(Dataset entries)
▶
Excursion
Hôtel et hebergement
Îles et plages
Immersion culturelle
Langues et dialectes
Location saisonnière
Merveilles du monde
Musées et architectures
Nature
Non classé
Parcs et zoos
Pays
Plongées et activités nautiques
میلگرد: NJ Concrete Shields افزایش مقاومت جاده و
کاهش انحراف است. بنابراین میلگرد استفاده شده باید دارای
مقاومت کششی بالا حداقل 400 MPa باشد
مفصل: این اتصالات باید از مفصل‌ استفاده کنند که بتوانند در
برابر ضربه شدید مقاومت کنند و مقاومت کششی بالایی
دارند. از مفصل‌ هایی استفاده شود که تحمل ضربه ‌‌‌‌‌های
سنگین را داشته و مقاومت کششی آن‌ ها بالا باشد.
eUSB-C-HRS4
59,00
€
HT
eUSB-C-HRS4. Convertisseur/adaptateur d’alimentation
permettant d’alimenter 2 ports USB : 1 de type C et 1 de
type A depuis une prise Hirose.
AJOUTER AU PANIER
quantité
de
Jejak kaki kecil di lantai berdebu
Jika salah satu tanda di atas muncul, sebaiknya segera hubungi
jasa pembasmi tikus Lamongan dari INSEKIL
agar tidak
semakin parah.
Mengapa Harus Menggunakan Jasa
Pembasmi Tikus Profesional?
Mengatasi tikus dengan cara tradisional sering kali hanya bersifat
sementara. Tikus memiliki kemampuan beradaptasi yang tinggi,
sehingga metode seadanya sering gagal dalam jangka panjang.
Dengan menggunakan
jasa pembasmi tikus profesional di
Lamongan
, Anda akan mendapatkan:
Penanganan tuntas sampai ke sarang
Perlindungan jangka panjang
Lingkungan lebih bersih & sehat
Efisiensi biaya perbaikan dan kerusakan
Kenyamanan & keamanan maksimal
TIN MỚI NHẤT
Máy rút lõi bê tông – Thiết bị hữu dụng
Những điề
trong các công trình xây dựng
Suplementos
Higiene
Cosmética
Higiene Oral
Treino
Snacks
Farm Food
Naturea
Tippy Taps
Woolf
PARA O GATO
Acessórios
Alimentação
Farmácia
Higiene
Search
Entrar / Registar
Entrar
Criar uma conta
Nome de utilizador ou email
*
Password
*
◀
(Task description): All that should be written out is the stretch of lines above between the one holding "type A depuis une prise Hirose." and the one holding "Kenyamanan & keamanan maksimal", inclusive, exactly as given.

(Answer box):
type A depuis une prise Hirose.
AJOUTER AU PANIER
quantité
de
Jejak kaki kecil di lantai berdebu
Jika salah satu tanda di atas muncul, sebaiknya segera hubungi
jasa pembasmi tikus Lamongan dari INSEKIL
agar tidak
semakin parah.
Mengapa Harus Menggunakan Jasa
Pembasmi Tikus Profesional?
Mengatasi tikus dengan cara tradisional sering kali hanya bersifat
sementara. Tikus memiliki kemampuan beradaptasi yang tinggi,
sehingga metode seadanya sering gagal dalam jangka panjang.
Dengan menggunakan
jasa pembasmi tikus profesional di
Lamongan
, Anda akan mendapatkan:
Penanganan tuntas sampai ke sarang
Perlindungan jangka panjang
Lingkungan lebih bersih & sehat
Efisiensi biaya perbaikan dan kerusakan
Kenyamanan & keamanan maksimal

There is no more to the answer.